Dans un secteur marqué par l’avènement des microbrasseries, la bière belge est bousculée par une concurrence internationale qui rompt avec les traditions.
Les Belges vont-ils perdre leur statut de champions brassicoles? Thomas Costenoble, organisateur du Brussels Beer Challenge (BBC), une compétition internationale dont la cinquième édition s’est achevée dimanche, a vu sa foi ébranlée.
En 2015, le premier prix du Brussels Beer Challenge, qui récompense la révélation de l’année, est allé à une bière de type Indian Pale Ale (IPA) américaine, brassée à Seattle. C’était la première fois que la Belgique cédait le haut du pavé.
Cette année, 1 250 bières de 36 pays se font concurrence pour conquérir les papilles de 80 jurés. La Belgique reste le principal compétiteur, avec environ 240 échantillons en provenance du Royaume. Mais elle est suivie de près par les États-Unis (210), et, plus surprenant pour un pays que l’on imagine plutôt de tradition vinicole, par l’Italie (210 également).
« La Belgique reste une référence », estime Thomas Costenoble. Pour preuve, les Américaines affichent souvent une référence «Belgian style» sur leurs étiquettes. Mais dans certaines catégories, les bières belges ne sont «plus aussi autoritaires dans leur qualité», note-t-il.
Face à l’engouement pour les bières artisanales, le marché a évolué. L’une des caractéristiques est la multiplication des brasseries, souvent de petite taille, dont la production fait la part belle à la qualité plutôt qu’à la quantité. Or, si le nombre d’établissements a augmenté entre 2009 et 2015 en Belgique, de 127 à 199 selon les chiffres de Brussels Beer Challenge, c’est une évolution en retrait par rapport à l’émulation internationale.
Une référence mise à mal par les chiffres
Aux États-Unis, le nombre de brasseries a explosé, passant de 1 596 à 4 225. Les voisins de la Belgique, débouchés privilégiés pour les mousses du Royaume, ont pris le train en marche : le nombre de brasseries a plus que triplé aux Pays-Bas (de 117 à 401) et en Italie (de 256 à 914). Il a doublé en France (de 332 à 663) ainsi qu’au Royaume-Uni (de 745 à 1 424).
« Les États-Unis et la Grande-Bretagne restent sans l’ombre d’un doute précurseurs en termes d’innovation dans la bière. Une innovation de très grande qualité », souligne de son côté Melissa Cole, auteure britannique spécialiste de bières et de gastronomie, membre du jury depuis les débuts du BBC. « La France et l’Italie ne sont toujours pas aussi avancées. Elles ont d’excellentes brasseries, mais celles-ci sont minoritaires. Beaucoup de bières doivent être mieux produites et mieux embouteillées », poursuit-elle.

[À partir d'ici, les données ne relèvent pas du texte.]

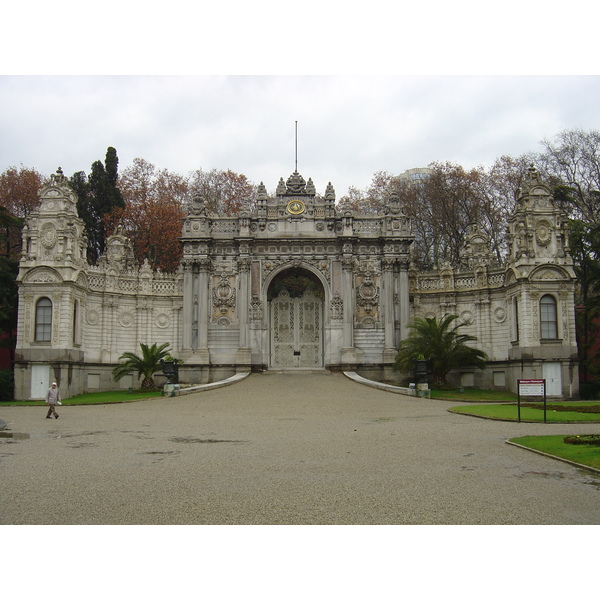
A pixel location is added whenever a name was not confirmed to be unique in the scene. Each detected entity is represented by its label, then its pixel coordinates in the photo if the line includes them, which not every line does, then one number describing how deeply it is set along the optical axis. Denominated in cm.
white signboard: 1989
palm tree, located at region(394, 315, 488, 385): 3262
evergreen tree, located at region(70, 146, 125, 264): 4909
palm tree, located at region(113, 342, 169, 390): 3359
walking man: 2250
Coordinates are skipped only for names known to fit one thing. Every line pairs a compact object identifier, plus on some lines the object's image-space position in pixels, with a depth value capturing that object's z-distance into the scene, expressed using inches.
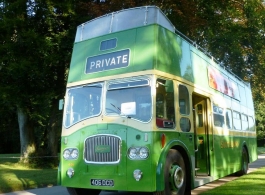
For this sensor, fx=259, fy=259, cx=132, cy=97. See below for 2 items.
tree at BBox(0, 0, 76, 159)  447.6
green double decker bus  213.2
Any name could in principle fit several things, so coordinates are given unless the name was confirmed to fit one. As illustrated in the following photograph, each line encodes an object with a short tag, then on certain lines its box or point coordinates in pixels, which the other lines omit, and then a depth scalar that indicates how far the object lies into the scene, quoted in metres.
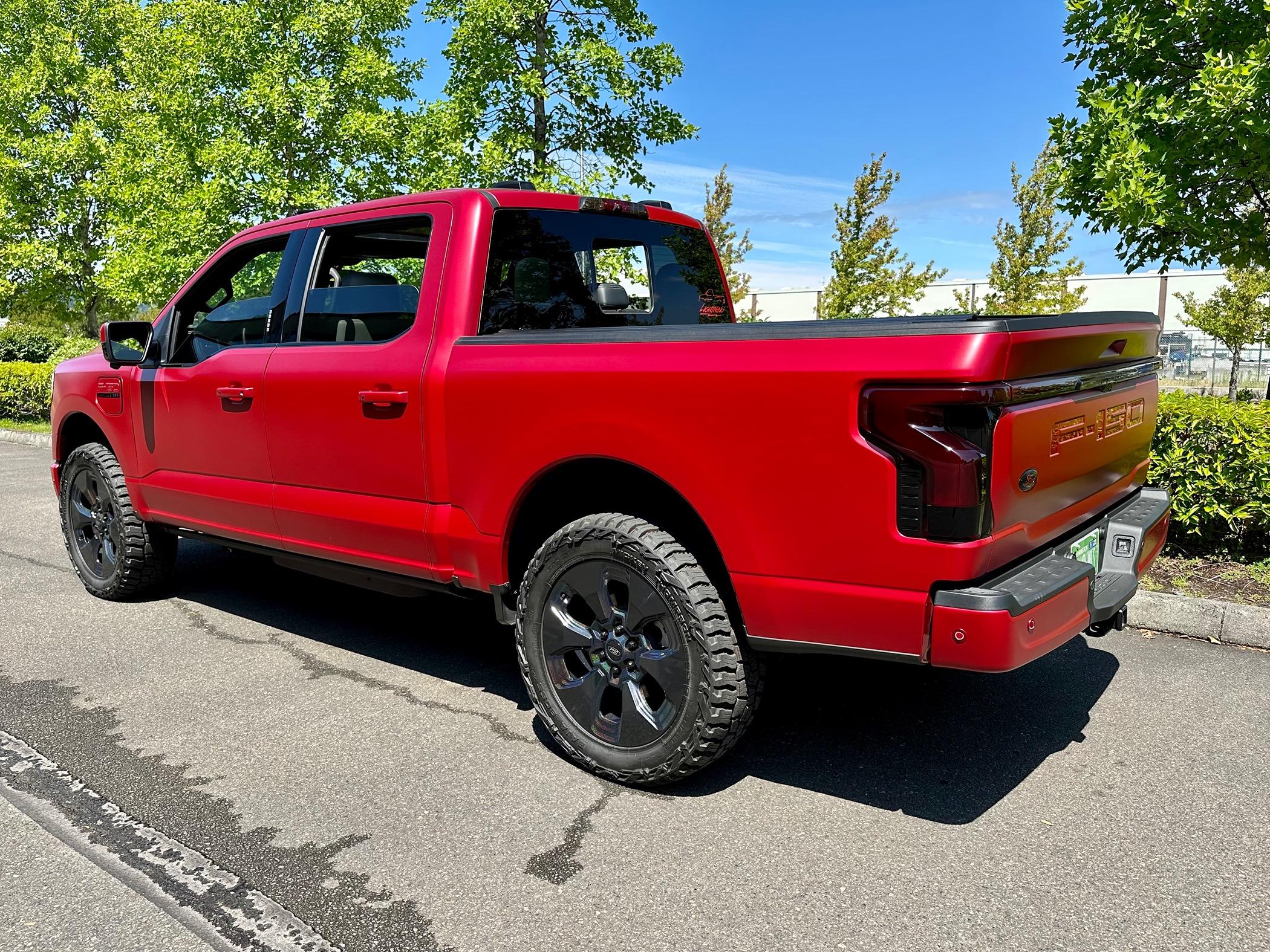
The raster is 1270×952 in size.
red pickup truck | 2.55
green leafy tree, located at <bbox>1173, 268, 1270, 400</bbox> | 22.12
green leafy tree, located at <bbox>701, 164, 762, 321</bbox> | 24.80
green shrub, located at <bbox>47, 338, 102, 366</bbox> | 18.25
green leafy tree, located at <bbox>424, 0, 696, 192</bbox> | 11.42
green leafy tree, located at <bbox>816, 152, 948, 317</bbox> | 22.27
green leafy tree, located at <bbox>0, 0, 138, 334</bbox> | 20.31
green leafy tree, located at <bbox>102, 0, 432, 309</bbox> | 12.88
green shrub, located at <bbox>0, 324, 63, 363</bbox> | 28.00
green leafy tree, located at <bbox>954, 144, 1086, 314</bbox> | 23.81
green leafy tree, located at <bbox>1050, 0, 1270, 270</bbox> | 5.91
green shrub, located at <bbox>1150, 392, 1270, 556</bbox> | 5.24
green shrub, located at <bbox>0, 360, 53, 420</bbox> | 16.25
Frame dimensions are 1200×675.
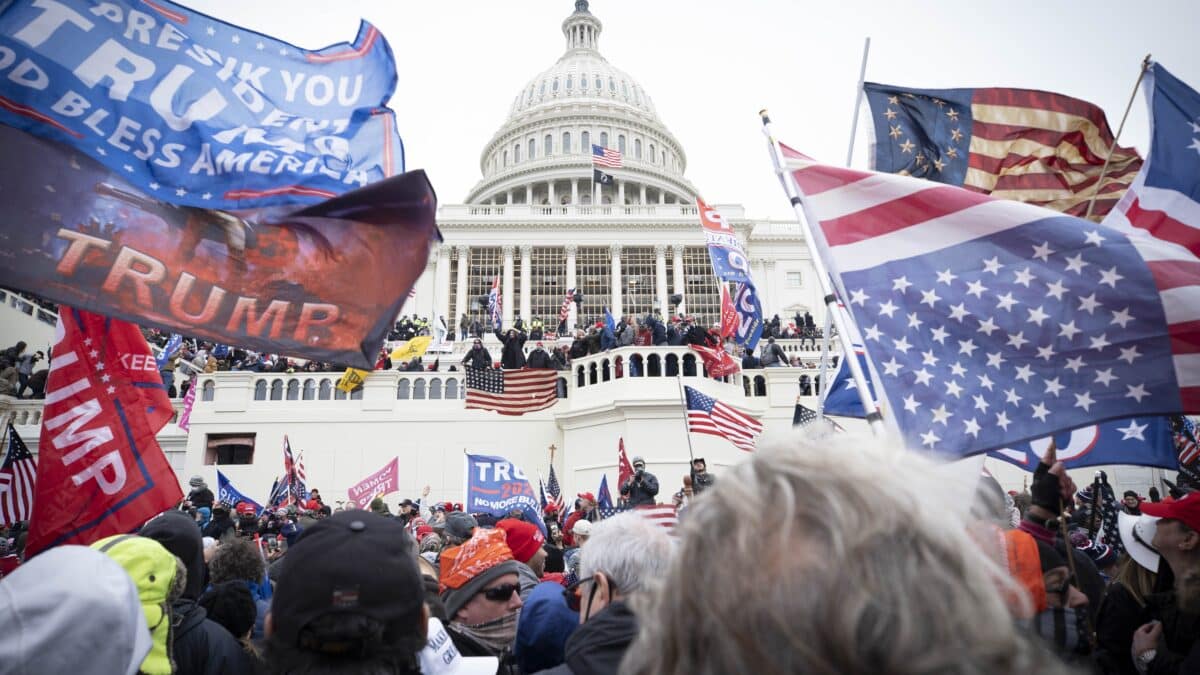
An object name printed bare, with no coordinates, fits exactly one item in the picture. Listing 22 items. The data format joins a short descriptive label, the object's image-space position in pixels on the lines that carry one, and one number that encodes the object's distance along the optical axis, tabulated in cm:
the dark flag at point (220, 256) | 327
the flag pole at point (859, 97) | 564
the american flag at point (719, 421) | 1196
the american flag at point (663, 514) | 421
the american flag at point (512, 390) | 1681
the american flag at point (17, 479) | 737
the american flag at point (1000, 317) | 360
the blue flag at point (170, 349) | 1980
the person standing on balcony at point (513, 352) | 2273
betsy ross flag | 550
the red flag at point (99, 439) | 404
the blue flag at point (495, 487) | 1055
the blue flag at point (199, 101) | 350
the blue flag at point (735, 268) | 1241
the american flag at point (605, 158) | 4547
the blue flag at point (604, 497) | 1069
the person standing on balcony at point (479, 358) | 2193
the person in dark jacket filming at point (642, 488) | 640
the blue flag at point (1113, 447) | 518
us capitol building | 2155
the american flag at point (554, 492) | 1367
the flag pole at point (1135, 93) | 466
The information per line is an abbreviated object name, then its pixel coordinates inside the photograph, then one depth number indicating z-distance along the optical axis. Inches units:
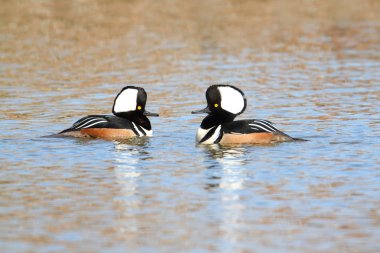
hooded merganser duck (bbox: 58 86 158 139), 646.5
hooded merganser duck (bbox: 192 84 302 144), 614.2
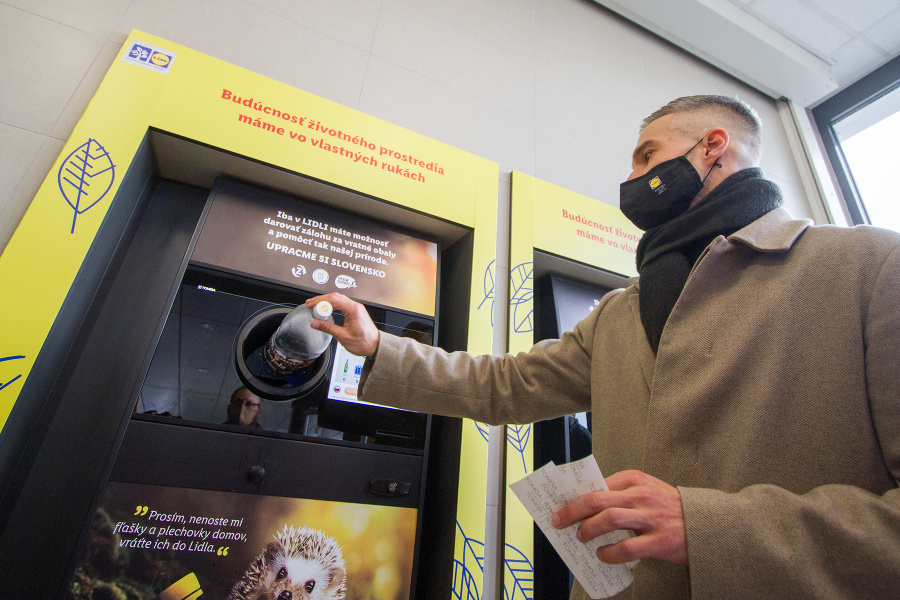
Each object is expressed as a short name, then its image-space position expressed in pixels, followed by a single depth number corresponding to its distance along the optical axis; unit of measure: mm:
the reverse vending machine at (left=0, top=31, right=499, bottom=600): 1164
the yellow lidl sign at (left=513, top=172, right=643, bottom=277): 2055
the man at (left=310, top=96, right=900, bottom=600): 547
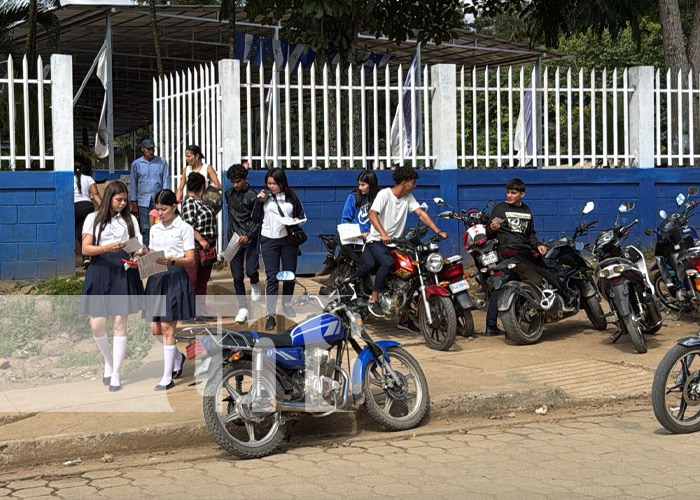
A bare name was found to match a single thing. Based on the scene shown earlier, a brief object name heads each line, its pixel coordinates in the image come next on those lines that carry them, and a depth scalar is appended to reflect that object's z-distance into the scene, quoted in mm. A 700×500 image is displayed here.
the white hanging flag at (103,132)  16406
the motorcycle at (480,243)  9641
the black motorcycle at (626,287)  8750
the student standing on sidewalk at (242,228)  10211
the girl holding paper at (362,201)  10156
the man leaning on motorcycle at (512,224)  9695
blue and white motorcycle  6070
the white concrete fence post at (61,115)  11602
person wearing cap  12812
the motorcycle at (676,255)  9773
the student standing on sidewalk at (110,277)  7473
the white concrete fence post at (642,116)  13742
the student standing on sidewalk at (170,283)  7555
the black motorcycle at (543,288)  9320
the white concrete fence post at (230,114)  12125
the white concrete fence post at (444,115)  13016
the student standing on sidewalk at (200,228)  9555
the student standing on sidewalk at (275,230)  9992
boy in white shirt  9469
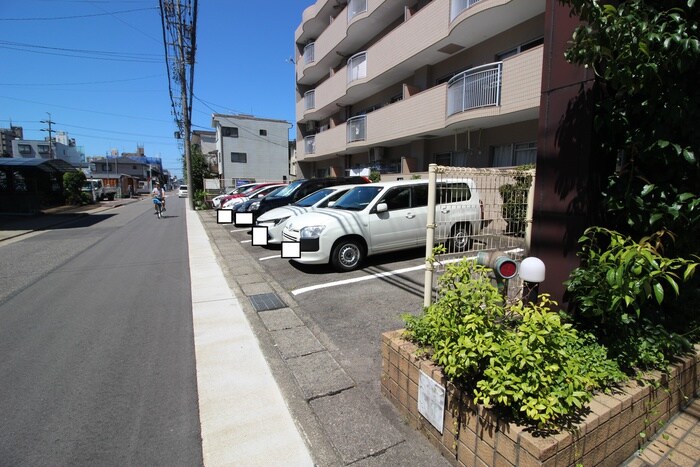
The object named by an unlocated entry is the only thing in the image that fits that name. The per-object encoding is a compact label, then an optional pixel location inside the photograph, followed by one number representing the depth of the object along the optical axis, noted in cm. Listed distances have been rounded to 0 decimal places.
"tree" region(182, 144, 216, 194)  3703
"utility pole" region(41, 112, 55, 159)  4697
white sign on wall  214
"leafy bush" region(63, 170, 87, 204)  2502
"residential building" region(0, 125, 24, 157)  5891
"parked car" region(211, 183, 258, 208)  1986
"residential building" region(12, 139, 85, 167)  6135
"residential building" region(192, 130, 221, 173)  5091
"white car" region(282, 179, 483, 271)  629
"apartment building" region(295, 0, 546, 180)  909
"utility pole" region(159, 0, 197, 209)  1466
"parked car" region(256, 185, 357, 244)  825
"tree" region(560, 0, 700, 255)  194
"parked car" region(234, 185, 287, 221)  1170
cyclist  1833
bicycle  1823
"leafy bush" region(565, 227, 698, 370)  190
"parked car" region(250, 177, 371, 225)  1105
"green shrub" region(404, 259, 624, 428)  173
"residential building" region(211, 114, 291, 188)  3888
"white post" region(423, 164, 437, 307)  299
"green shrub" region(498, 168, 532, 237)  383
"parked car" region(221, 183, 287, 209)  1522
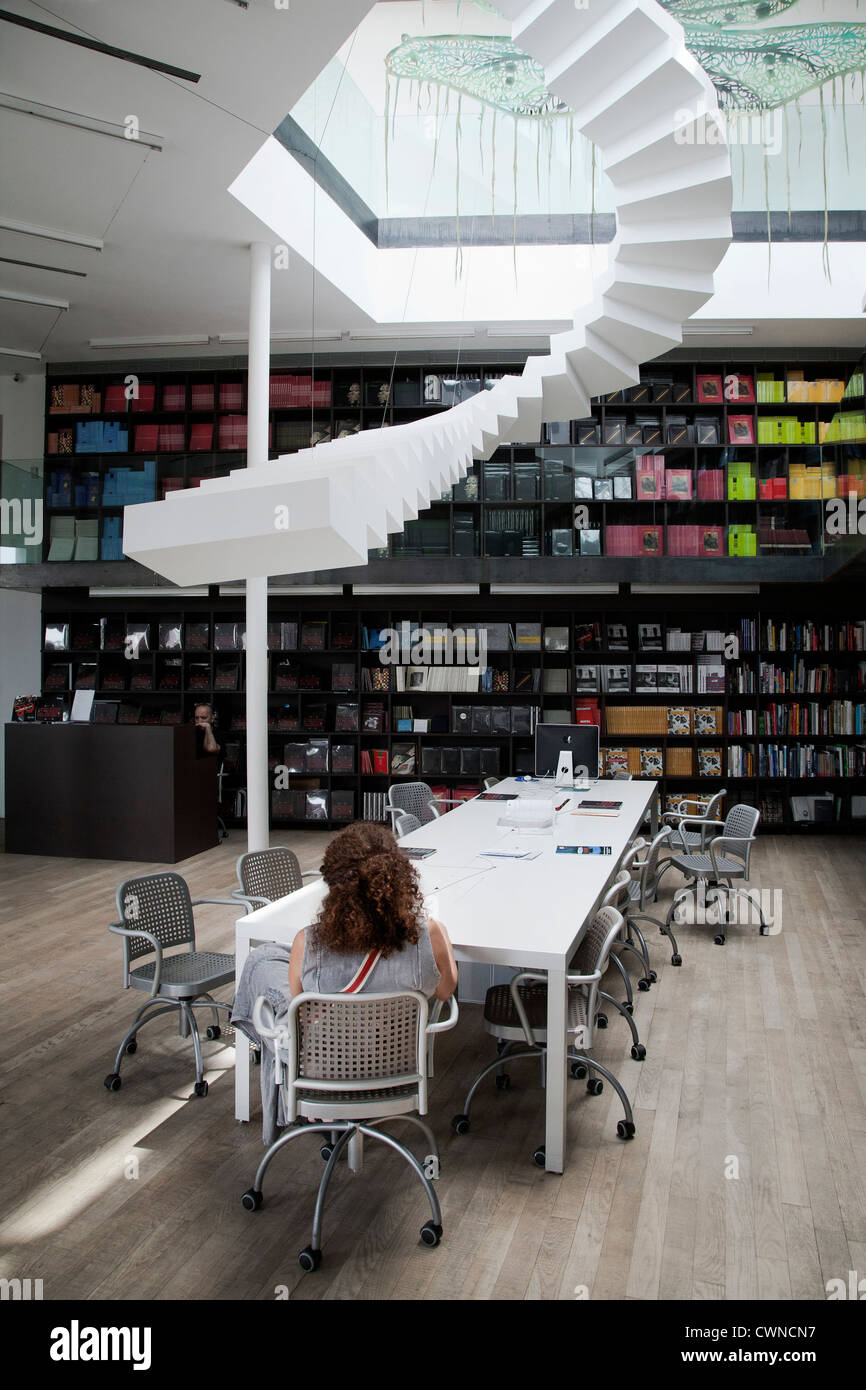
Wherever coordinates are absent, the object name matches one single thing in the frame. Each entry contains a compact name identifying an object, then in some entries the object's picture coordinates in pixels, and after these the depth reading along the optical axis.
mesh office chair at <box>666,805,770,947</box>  6.47
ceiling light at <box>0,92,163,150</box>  5.65
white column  7.84
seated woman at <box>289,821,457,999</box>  2.89
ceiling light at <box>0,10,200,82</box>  4.80
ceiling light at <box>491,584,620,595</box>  10.16
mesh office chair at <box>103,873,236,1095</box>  4.11
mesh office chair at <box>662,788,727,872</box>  6.88
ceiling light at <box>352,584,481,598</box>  10.05
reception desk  8.73
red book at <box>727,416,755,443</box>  10.11
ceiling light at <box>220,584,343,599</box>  9.97
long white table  3.40
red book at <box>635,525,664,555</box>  9.83
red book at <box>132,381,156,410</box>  10.82
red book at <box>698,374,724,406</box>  10.11
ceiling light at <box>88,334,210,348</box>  10.02
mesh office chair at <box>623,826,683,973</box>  5.55
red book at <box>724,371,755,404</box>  10.12
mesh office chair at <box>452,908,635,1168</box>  3.56
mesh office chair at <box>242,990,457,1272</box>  2.85
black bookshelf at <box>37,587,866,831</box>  10.32
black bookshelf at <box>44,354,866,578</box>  9.81
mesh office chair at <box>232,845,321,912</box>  4.67
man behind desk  9.48
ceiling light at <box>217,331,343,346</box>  9.97
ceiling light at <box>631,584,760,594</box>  10.02
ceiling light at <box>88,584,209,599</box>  10.59
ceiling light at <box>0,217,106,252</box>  6.88
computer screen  8.29
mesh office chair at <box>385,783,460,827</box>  7.22
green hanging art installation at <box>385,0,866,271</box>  5.94
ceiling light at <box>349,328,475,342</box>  9.68
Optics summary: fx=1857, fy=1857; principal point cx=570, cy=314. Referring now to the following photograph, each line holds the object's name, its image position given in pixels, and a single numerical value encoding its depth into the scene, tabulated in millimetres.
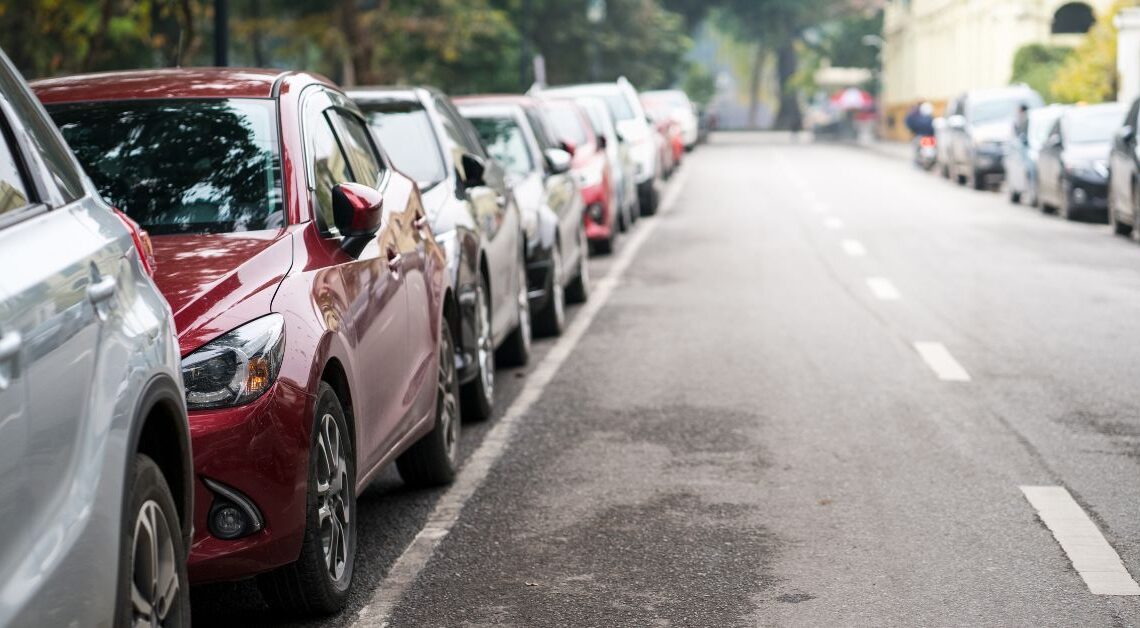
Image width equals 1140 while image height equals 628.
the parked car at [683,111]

La Belgique, il y a encore quelques années, avait exactement le problème inverse selon elle : une excellente technique mais une innovation au ralenti. « Mais je suis ravie de voir que c’est en train de changer », rassure-t-elle. Il est vrai que le pays ne peut pas « s’endormir sur ses lauriers », reconnaît-elle. Le buveur de bière a évolué : plus cosmopolite, ouvert à différents alcools, différentes saveurs, mais aussi plus conscient des méfaits de l’alcool sur la santé et plus sensible aux campagnes contre l’alcool au volant.
Les Belges s’adaptent. Ils se sont mis à l’IPA, la bière du moment, fraîche, moins sucrée et plus amère. « Une bière très houblonnée, un cauchemar pour les vieux consommateurs et pour l’industrie », sourit Lorenzo Dabove, dégustateur professionnel originaire d’Italie. Son pays est l’un des plus dynamiques sur le marché, se lançant dans la «révolution de la bière artisanale» dès 1996, souligne ce passionné.
Le «made in Italy», ce sont des bières issues du terroir, avec des ingrédients locaux, froment, épeautre, fruits. Certains brasseurs italiens parviennent maintenant à exporter jusqu’à 70 % de leur production, s’affirmant comme des concurrents sérieux. Mais « la Belgique sera toujours unique », observe Melissa Cole. Les lambics, bières de fermentation spontanée produites à Bruxelles et ses alentours, bénéficient d’une protection géographique totale.